On s’attache à la fois très fortement à Antoine, et en même temps, il est très opaque.  Par ailleurs, on retrouve une impression de tristesse dans son personnage, alors que rien, objectivement, dans le scénario, nous renseigne sur cette tristesse.  C’est une impression générale qui ressort. Peut-être qu’on projette aussi sur lui la dureté de l’univers de l’usine.

Pour le rôle de Marc, je ne voulais pas d’un ouvrier. Pour moi, il n’y a pas d’images d’ouvriers.
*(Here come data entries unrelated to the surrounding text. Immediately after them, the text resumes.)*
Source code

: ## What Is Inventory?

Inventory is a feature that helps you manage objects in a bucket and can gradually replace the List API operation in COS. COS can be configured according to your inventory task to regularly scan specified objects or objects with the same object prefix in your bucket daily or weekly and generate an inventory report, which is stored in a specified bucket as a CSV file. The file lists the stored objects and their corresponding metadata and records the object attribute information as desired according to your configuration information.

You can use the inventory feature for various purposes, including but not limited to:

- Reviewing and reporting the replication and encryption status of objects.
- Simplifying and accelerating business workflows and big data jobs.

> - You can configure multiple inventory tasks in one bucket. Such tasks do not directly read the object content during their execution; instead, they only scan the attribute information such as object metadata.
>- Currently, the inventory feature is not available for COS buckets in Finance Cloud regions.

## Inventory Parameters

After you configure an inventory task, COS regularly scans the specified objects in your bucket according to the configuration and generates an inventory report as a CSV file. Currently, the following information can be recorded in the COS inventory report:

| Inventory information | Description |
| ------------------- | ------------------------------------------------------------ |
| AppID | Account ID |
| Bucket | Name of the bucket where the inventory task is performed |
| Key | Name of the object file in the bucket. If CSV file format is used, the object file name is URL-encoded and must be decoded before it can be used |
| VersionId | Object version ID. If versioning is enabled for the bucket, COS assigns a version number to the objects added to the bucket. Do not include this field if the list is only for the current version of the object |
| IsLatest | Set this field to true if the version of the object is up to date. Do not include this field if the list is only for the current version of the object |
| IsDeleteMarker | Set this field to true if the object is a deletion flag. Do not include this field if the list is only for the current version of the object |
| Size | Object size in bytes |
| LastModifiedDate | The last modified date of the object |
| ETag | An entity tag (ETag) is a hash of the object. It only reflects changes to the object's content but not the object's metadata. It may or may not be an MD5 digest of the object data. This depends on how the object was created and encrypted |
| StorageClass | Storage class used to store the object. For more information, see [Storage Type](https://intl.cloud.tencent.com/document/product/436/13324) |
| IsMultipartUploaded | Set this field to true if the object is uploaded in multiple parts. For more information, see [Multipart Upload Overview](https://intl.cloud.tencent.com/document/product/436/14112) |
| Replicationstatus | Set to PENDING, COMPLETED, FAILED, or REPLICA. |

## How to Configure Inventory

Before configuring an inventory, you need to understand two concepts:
Il n’y a que des clichés d’images d’ouvrier dans lesquels je ne voulais pas tomber. J’ai donc pris un comédien et metteur en scène pour l’interpréter.


Objectif Cinéma : Il n’y a que des comédiens professionnels dans le film ?

Philippe Chapuis : Non. A part Marc, Antoine et les gardiens, toutes les autres personnes qu’on voit sont des ouvriers de l’usine. J’avais envie que les gens qu’on voit travailler soient de « vrais gens ». Il y avait dans cet usine un groupe de théâtre qui s’est intéressé au projet.